Dutch sister companies Thirona and Delft Imaging, which specialise in tuberculosis screening, have adapted their X-ray based AI technology to look for lung damage associated with coronavirus.

The system, CAD4COVID, generates a score between 0 and 100 indicating the extent of coronavirus related abnormalities and displaying them through a heat map.

Delft Imaging has been using AI to identify tuberculosis for 10 years and the system is used worldwide, particularly in low resource countries, chief executive Guido Geerts said. ‘We trained the algorithm again to look for specific signs in the lung that point to Covid-19.’

Data sets used to train the algorithm come from all over Europe, with many from Italy and Spain, as well as the Netherlands, he said.

Low resource

‘Many of the measures implemented across Europe and the United States [to control coronavirus] will be difficult to replicate in Africa,’ Geerts said.

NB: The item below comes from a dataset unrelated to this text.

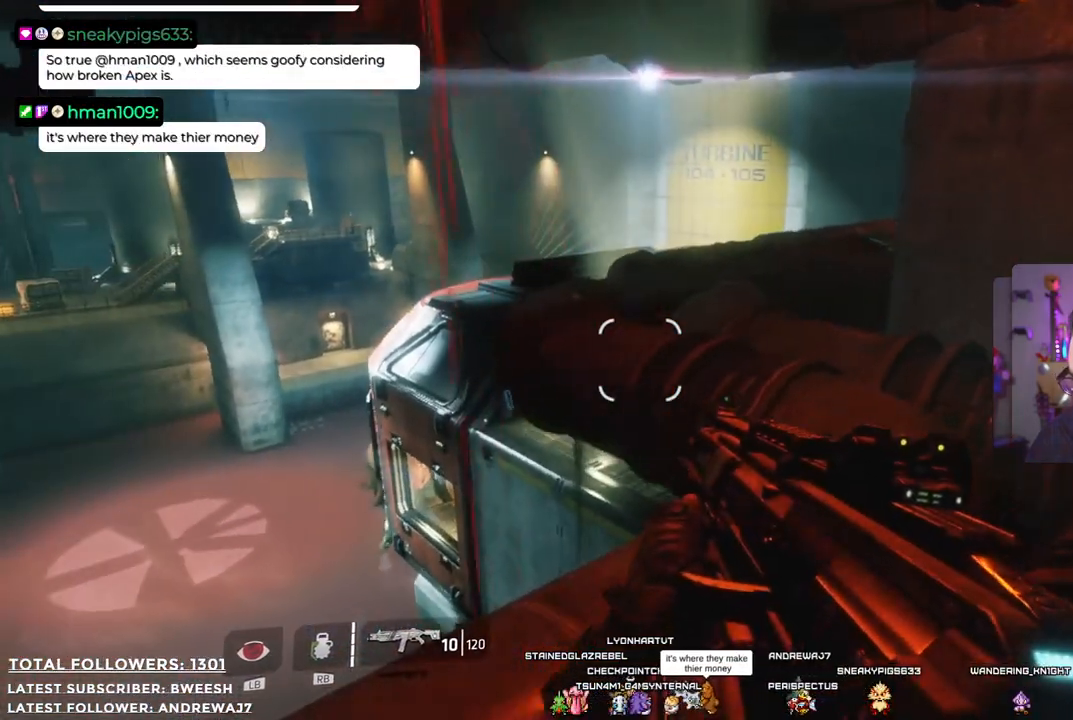
{"buttons": [], "left_stick": "up-right", "right_stick": "center", "events": [[134, "B", "down"], [300, "B", "up"]]}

‘How can you quarantine in a small household full of people? How do you ‘stock-up’ when you live day-to-day?,’ he said.

‘We wanted to leverage our expertise and experience in artificial intelligence to support the fight against Covid-19. That is also why we decided to make CAD4COVID available free-of-charge; in order to end this pandemic, we need to have a big impact, quickly.’

‘By the end of this week, at least 100 hospitals will be using the system,’ Geerts told website Zorgvisie.